Aktuelle Publikumsfonds-Monatsberichte
Monatsbericht Mai 2026CIO Bericht – Mai 2026
Märkte
Die Aktienmärkte in den USA, Europa und Japan setzten im Mai ihre Aufwärtstrends fort und erreichten teilweise neue Allzeithöchststände. Damit stiegen insbesondere in den USA die Bewertungen und Erwartungen auf ein sehr hohes Niveau an. Interessanterweise erfolgte dieser Anstieg trotz Gegenwind aufgrund steigender Renditen an den globalen Staatsanleihemärkten, steigender Inflation und einem insgesamt nachlassenden Momentum bei der Finanzmarktliquidität. In China und verschiedenen anderen Emerging Markets kam es dagegen zu stärkeren Korrekturen. Damit verliert der globale Aktienmarktaufschwung an Breite. Kursstützend sowohl auf die Aktien- als auch Kreditmärkte wirkte sich aber die leichte Entspannung im Iran-Konflikt aus. Insbesondere die dadurch wieder deutlich fallenden Energiepreise führten zu einer Beruhigung der Märkte. Eine positive Wirkung auf die Investorenstimmung hatte zudem die äusserst solide Wirtschaftsentwicklung in den USA sowie eine Stabilisierung in Europa und China. Insbesondere entwickelten sich deshalb auch die Märkte für Unternehmensanleihen gut. Damit verbundene Ängste einer wieder höheren Inflation und drohenden Leitzinserhöhungen durch die Notenbanken wurden an den Aktienmärkten vollständig ausgeblendet. Nur die Staatsanleihemärkte in den USA und Japan regierten negativ. Das starke globale konjunkturelle Momentum wurde durch deutlich steigende Kupferpreise eindrücklich bestätigt. Auffallend war dagegen ein deutlicher Rückgang der Bitcoinkurse, der offenbar auf das erwähnte abnehmende Liquiditätsmomentum hinweist. Der US-Dollar entwickelte sich seitwärts. Nur der chinesische Yuan konnte aufgrund einer restriktiveren PBoC deutlich gegen den US-Dollar zulegen.
Ausblick
Die schon seit einiger Zeit laufende Abnahme der globalen Finanzmarktliquidität hat sich in den vergangenen Wochen verstärkt.
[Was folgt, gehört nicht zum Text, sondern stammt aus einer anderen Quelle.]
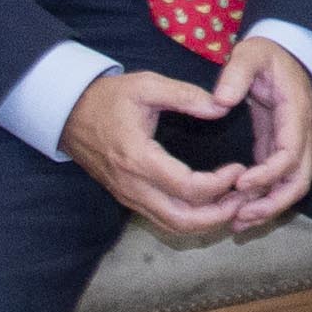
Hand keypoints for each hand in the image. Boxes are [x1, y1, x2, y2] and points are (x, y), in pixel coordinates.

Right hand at [61, 69, 256, 241]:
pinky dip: (189, 219)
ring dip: (205, 221)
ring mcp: (128, 196)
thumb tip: (221, 106)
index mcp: (137, 158)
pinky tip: (210, 204)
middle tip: (244, 197)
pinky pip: (161, 219)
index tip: (238, 168)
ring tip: (232, 202)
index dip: (219, 184)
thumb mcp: (146, 85)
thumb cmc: (108, 97)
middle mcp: (132, 186)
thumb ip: (185, 95)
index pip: (186, 188)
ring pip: (171, 225)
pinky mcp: (127, 198)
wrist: (68, 113)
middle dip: (217, 215)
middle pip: (180, 220)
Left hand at [210, 34, 311, 231]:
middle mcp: (301, 134)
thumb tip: (220, 101)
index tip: (239, 182)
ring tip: (236, 224)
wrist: (284, 53)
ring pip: (291, 186)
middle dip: (272, 203)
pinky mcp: (279, 148)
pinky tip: (238, 211)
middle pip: (299, 180)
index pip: (290, 153)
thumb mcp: (250, 54)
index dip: (268, 173)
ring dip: (267, 207)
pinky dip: (262, 199)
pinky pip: (277, 181)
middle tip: (240, 217)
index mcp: (295, 114)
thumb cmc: (265, 55)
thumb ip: (236, 73)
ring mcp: (293, 144)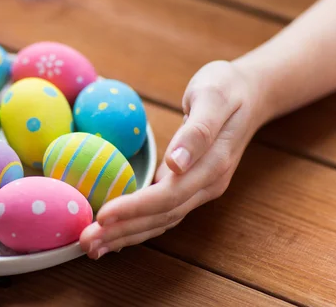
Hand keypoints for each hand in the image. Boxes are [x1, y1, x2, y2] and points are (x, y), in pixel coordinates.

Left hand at [79, 60, 263, 258]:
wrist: (249, 94)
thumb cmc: (226, 88)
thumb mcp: (213, 97)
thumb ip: (197, 131)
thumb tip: (177, 163)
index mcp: (212, 164)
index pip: (168, 195)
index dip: (135, 208)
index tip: (103, 215)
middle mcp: (206, 185)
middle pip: (161, 216)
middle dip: (122, 231)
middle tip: (86, 242)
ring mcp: (199, 189)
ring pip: (160, 221)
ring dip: (126, 236)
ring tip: (93, 247)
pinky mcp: (189, 186)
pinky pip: (162, 213)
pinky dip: (138, 226)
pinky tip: (116, 234)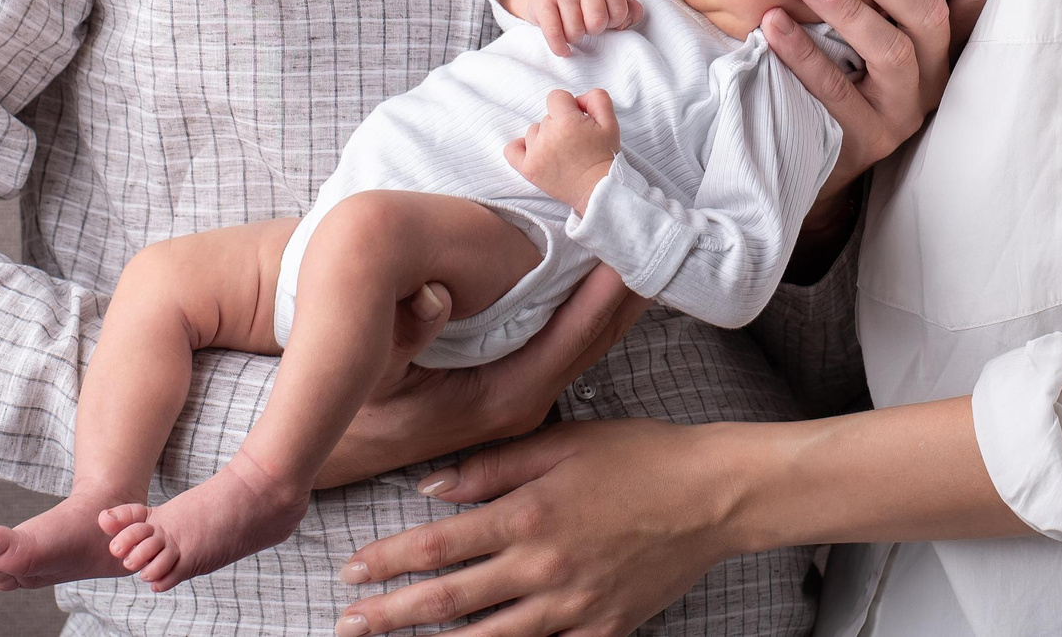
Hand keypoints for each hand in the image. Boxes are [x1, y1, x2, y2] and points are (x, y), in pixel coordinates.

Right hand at [314, 262, 646, 489]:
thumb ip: (403, 334)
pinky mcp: (519, 386)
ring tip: (650, 241)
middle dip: (625, 288)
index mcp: (501, 398)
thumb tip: (434, 293)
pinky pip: (570, 340)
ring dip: (616, 294)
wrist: (336, 444)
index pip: (569, 340)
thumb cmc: (351, 407)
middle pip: (593, 339)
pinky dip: (594, 304)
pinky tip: (613, 274)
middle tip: (661, 231)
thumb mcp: (368, 374)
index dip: (602, 295)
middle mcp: (525, 401)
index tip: (631, 251)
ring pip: (588, 340)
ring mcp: (525, 397)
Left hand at [333, 420, 732, 636]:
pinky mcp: (601, 632)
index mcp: (529, 515)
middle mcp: (543, 567)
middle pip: (449, 600)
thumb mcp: (563, 442)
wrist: (714, 495)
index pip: (438, 544)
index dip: (388, 560)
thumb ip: (492, 465)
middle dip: (391, 614)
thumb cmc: (640, 456)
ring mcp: (572, 608)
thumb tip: (431, 487)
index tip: (349, 570)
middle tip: (347, 624)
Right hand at [502, 0, 642, 56]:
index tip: (604, 23)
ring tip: (572, 31)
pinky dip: (559, 47)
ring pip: (576, 29)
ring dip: (575, 38)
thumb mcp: (608, 1)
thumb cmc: (583, 2)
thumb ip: (629, 10)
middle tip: (586, 28)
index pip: (620, 11)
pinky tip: (562, 49)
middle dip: (593, 31)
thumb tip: (626, 23)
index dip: (613, 24)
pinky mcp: (542, 0)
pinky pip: (554, 32)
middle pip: (598, 20)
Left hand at [505, 88, 620, 212]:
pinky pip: (512, 150)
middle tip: (575, 141)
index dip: (569, 106)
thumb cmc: (604, 156)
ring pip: (533, 132)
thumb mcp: (610, 122)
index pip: (556, 97)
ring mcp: (535, 154)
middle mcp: (547, 136)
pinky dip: (521, 148)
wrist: (598, 189)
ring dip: (545, 137)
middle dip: (560, 124)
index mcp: (567, 122)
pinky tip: (536, 151)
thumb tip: (577, 99)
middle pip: (546, 117)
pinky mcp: (528, 169)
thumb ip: (596, 98)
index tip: (578, 120)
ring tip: (562, 152)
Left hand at [763, 0, 1000, 200]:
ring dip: (848, 9)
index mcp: (940, 44)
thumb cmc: (837, 72)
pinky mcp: (869, 139)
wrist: (812, 154)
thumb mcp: (860, 30)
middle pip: (930, 17)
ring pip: (891, 52)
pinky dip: (805, 53)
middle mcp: (933, 77)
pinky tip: (775, 24)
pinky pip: (838, 91)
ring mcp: (904, 111)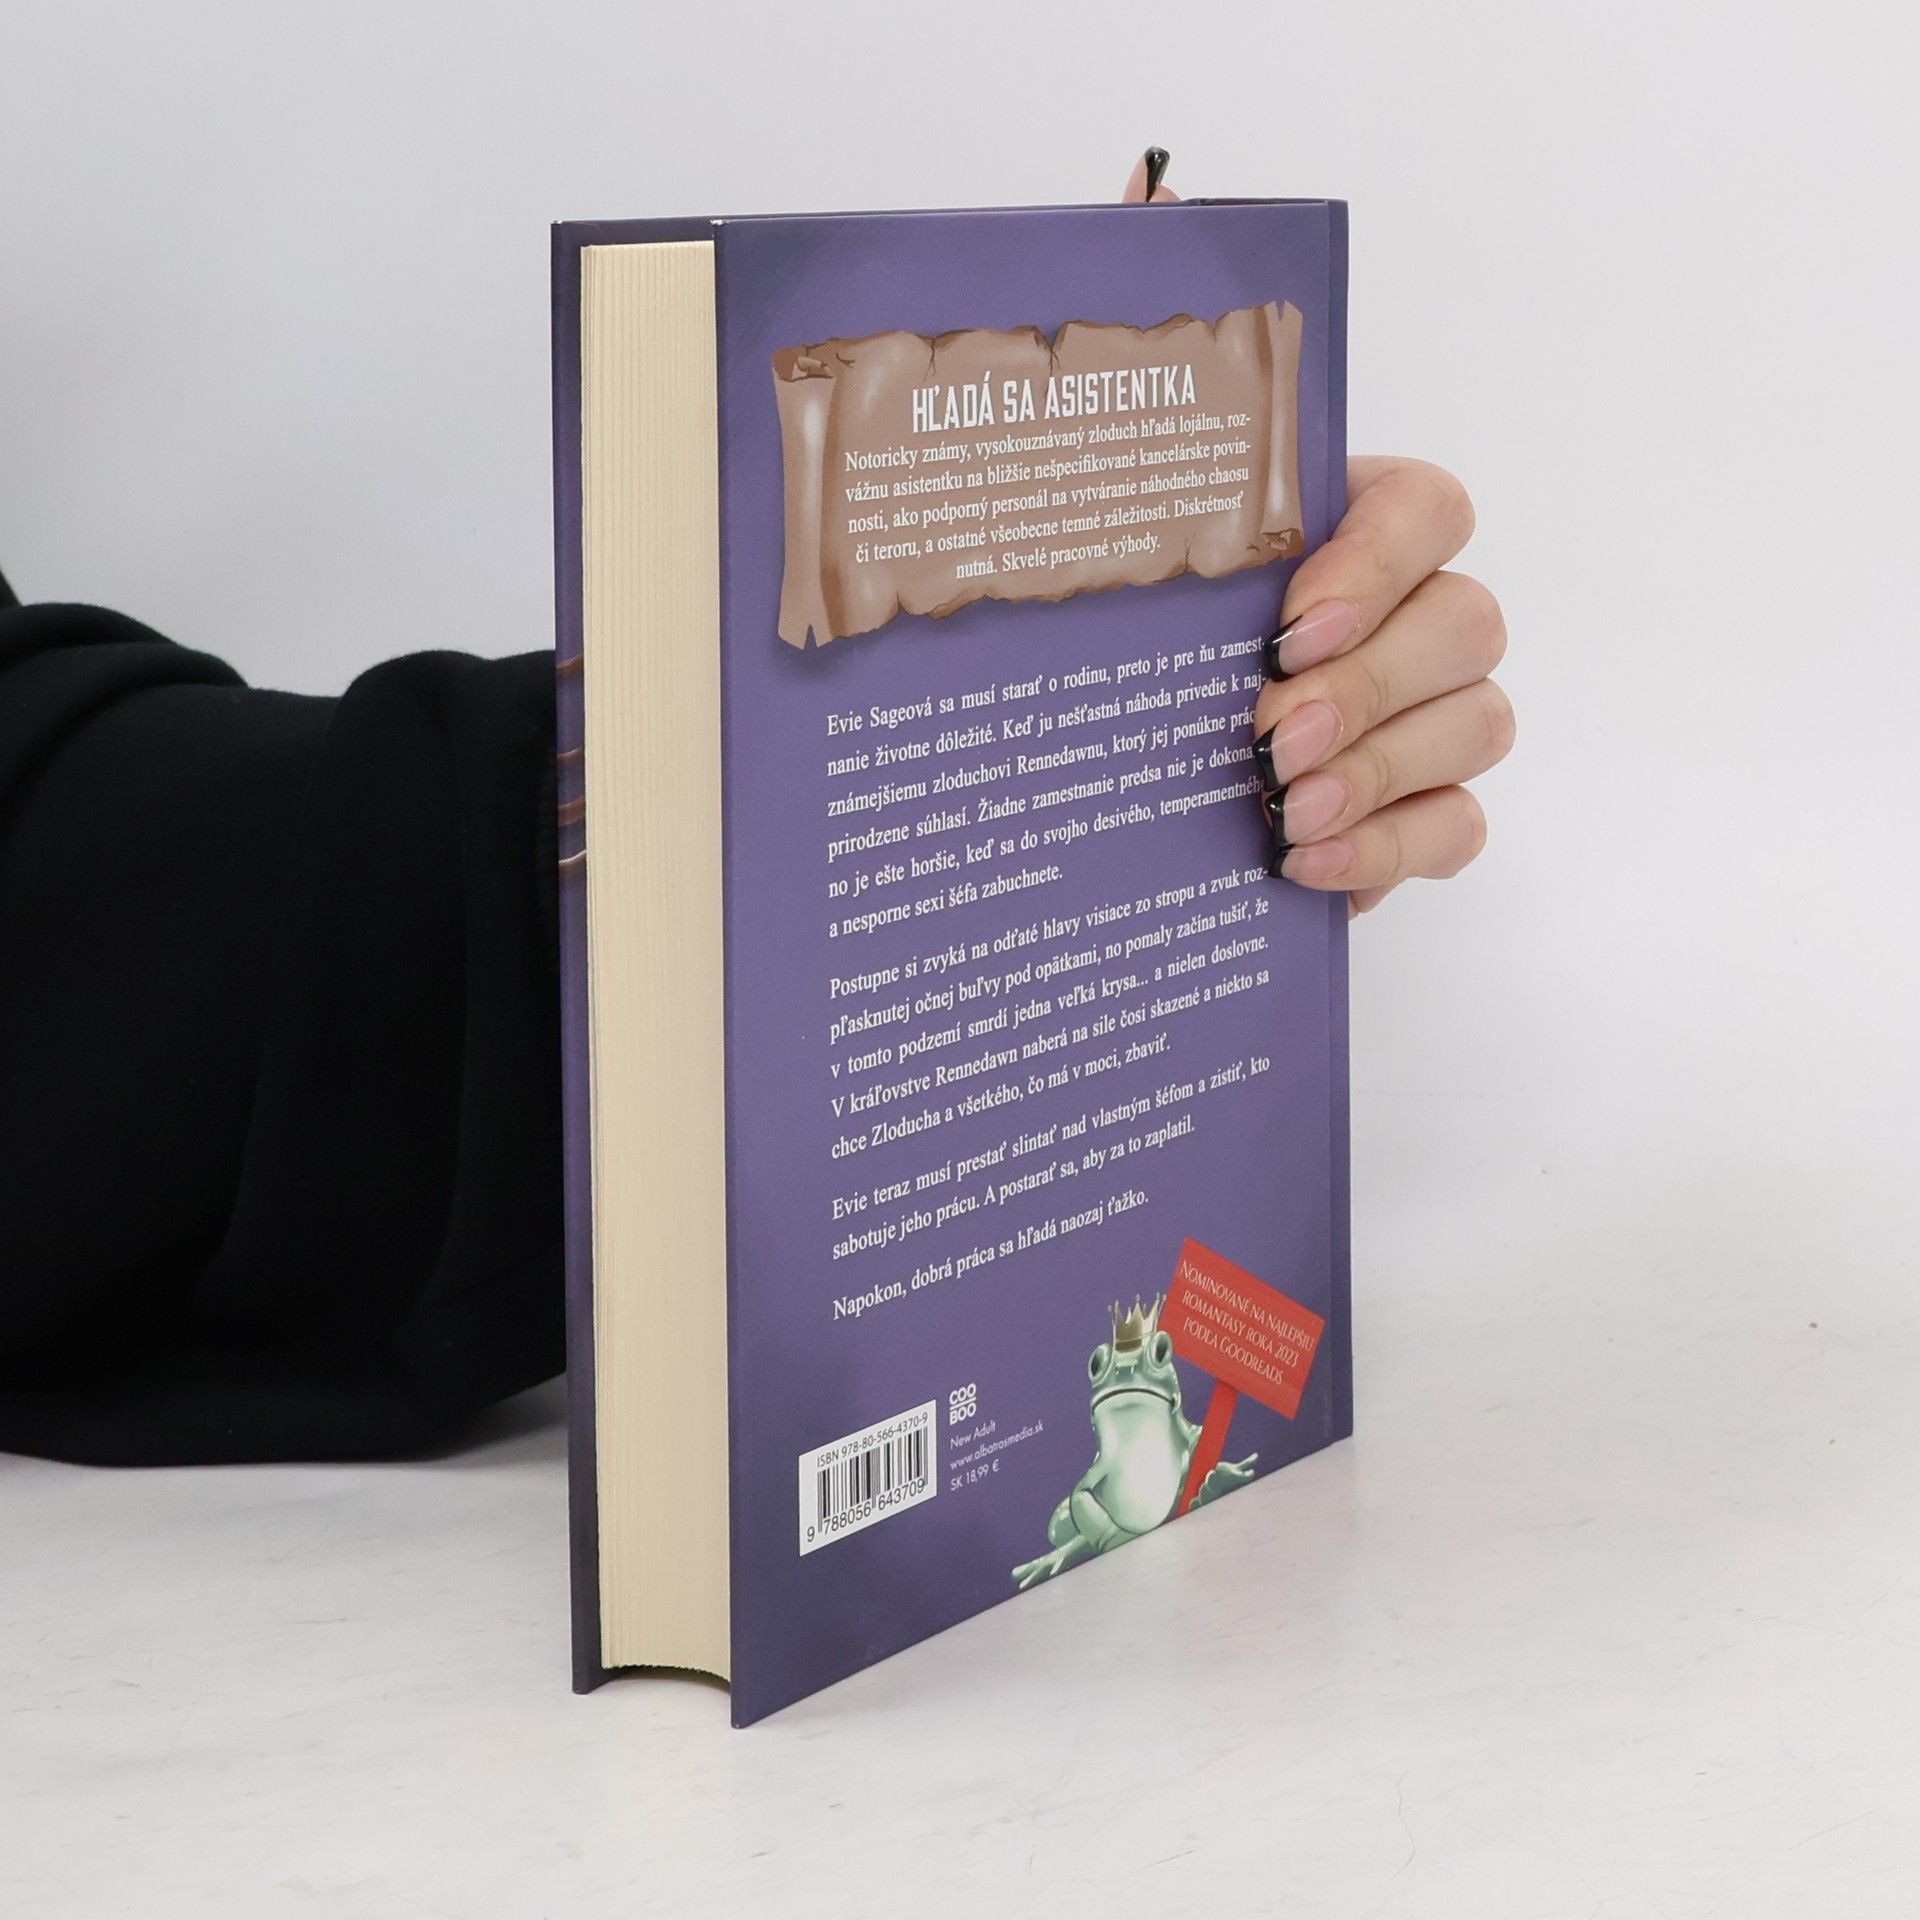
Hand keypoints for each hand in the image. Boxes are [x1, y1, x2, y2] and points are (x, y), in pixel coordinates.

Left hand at [1123, 157, 1513, 914]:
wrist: (1097, 756)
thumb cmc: (1127, 611)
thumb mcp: (1118, 506)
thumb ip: (1148, 378)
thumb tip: (1143, 198)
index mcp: (1350, 526)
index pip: (1427, 509)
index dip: (1376, 564)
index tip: (1283, 624)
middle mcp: (1412, 610)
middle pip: (1469, 623)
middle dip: (1372, 684)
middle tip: (1269, 734)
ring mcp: (1429, 713)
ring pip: (1482, 724)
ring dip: (1384, 770)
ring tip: (1278, 808)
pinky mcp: (1417, 810)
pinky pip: (1459, 828)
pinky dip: (1392, 851)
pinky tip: (1302, 864)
Haupttreiber ist eine überraschende Verminderung der Liquiditätsspritzen durch die chinesische Zentralbank. Die PBoC hat bis vor kurzem das Finanzsystem mit Liquidität geflutet, jetzt aber auf einen restriktiveren Kurs umgeschwenkt. Vermutliche Gründe für diesen Kurswechsel ist eine wieder höhere Inflation in China und der Wunsch eines starken Yuan gegenüber dem US-Dollar. Ein weiterer Grund für die Abnahme der Finanzmarktliquidität ist eine anhaltend robuste globale Konjunktur, die von hohen Investitionen der US-Technologieunternehmen in die Realwirtschaft und massiven Staatsausgaben global stark unterstützt wird. In den USA werden die Staatsausgaben zudem über die Emission von kurzlaufenden Treasury-Bills anstelle von langlaufenden Staatsanleihen finanziert, was zu einer Monetisierung der Staatsschulden und damit einer Erhöhung der US-Bankreserven führt. Und dies wiederum ermöglicht den Banken eine höhere Kreditvergabe, was zusätzlich konjunkturelle Impulse liefert. Insgesamt ergibt sich aus diesen Faktoren aber ein starker Inflations- und Zinsdruck. Die Renditen verschiedener Laufzeiten – darunter 20- und 30-jährige US-Treasuries, 30- und 40-jährige JGBs, 10-jährige deutsche Bundesanleihen sowie 10-jährige UK-Gilts – haben teilweise die höchsten Niveaus seit Jahrzehnten erreicht. Zudem ist die Rendite des 30-jährigen US-Treasury-Bonds aus einer wichtigen technischen Formation, einem ansteigenden Dreieck, nach oben ausgebrochen und signalisiert damit weiteren Aufwärtsdruck. Die Aufwärtstrends der Aktienmärkte sind derzeit allerdings noch intakt. Für grössere Risikoreduktionen kann deshalb noch zugewartet werden. Trotzdem bietet bereits jetzt die Umschichtung von direkten Aktieninvestments in Wandelanleihen attraktive Chancen, da Wandelanleihen ein asymmetrisches Chancen-/Risikoprofil aufweisen.